Tiger Woods ended the suspense on Tuesday saying he will play the Masters just 14 months after a car crash that nearly resulted in doctors amputating his right leg, setting the stage for what could go down as one of sport’s greatest comebacks.
In a career already packed with remarkable comebacks, this week at Augusta National could be the scene of something extraordinary, with Woods saying he will not only play the Masters but that he can win a sixth Green Jacket.
Woods had teased on Sunday that playing in the year’s first major would be a “game-time” decision and after a morning on the practice range, he walked into the media center and delivered the news golf fans had been waiting to hear.
“As of right now, I feel like I am going to play,” Woods said during his pre-tournament news conference. “I don’t show up to an event unless I think I can win it.
“I love competing, and I feel like if I can still compete at the highest level, I’m going to and if I feel like I can still win, I’m going to play.”
Woods has not competed on the PGA Tour since the November 2020 Masters and cast serious doubt on his professional golfing future after suffering serious leg injuries in a February 2021 car crash.
The 46-year-old played a practice round on Monday and after nine holes was noticeably limping as he made his way up to the ninth green.
By all accounts Woods’ game is in good shape, with the bigger question being how well his damaged leg will hold up over a potential four rounds on the undulating Augusta National layout, which is one of the more demanding tracks on the PGA Tour.
“You know, 72 holes is a long road, and it’s going to be a tough challenge and a challenge that I’m up for,” assured Woods. “There is [pain] each and every day.
“I can hit it just fine. I don’t have any qualms about what I can do physically from a golf standpoint.
“It’s now walking is the hard part. This is normally not an easy walk to begin with. Now given the conditions that my leg is in, it gets even more difficult.”

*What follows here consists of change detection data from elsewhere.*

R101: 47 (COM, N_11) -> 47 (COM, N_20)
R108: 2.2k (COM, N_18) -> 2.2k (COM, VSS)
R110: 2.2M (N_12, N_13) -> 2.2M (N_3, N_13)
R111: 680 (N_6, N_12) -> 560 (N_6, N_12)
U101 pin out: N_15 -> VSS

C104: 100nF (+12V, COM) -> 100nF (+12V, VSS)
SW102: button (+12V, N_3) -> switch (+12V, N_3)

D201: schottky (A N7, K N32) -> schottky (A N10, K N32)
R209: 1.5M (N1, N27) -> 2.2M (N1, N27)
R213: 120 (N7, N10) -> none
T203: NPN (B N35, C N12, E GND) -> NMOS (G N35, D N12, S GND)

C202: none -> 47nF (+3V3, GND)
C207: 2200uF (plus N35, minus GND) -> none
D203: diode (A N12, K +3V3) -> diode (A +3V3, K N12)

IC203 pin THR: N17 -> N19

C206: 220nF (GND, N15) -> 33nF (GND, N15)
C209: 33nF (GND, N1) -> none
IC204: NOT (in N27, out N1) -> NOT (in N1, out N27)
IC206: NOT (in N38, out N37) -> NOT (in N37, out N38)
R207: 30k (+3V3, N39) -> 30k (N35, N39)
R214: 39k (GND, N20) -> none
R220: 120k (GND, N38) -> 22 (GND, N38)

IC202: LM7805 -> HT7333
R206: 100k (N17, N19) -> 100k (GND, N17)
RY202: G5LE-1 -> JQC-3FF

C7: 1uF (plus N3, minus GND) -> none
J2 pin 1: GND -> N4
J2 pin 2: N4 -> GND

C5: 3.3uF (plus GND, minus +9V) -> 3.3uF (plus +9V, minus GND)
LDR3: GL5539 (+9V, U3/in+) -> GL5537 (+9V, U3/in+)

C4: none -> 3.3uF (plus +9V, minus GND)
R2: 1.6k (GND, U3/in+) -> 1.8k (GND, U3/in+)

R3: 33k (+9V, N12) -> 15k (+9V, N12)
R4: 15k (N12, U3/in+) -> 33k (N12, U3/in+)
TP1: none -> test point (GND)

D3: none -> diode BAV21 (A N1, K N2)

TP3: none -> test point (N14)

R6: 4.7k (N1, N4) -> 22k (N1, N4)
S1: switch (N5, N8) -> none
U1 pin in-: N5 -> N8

Woods is no stranger to playing through pain, something he famously proved at the 2008 U.S. Open where he prevailed in a thrilling playoff at Torrey Pines while competing on what was essentially a broken leg.
He capped one of the most miraculous comebacks in professional sport when, at the age of 43, he won the Masters in 2019 after enduring years of surgery and personal problems that convinced many the best golfer of his generation was done.
The 15-time major winner’s career again looked over following his horrific crash to the point where even he finds it hard to believe he is back at Augusta National not just for the Champions Dinner but playing.
“It’s been one of those things where I’ve had to endure pain before,” said Woods.
“This is different obviously. This is a lot more traumatic, what has transpired to my leg. At that time (weeks after the accident) I was still in a hospital bed. I never left that hospital bed even to see my living room for three months. So that was a tough road. To say that I was going to be here playing and talking to you guys again, it would have been very unlikely.”
While the initial suspense has ended, the drama is just beginning at Augusta National as everyone waits to see just how prepared Woods is to compete.
Woods is set to tee off at 10:34 a.m. ET on Thursday in a threesome with South African Louis Oosthuizen and Chile’s Joaquin Niemann.
After two years of COVID-19 restrictions that limited the number of spectators allowed onto the grounds, the fans have returned in massive numbers and so has the unmistakable Augusta National buzz, amplified by the presence of Woods.
“I think that the fact that I was able to get myself here to this point is a success,” said Woods. “Now that I am playing, now that everything is focused on how do I get myself into the position where I’m on that back nine on Sunday with a chance? Just like I did a few years ago.”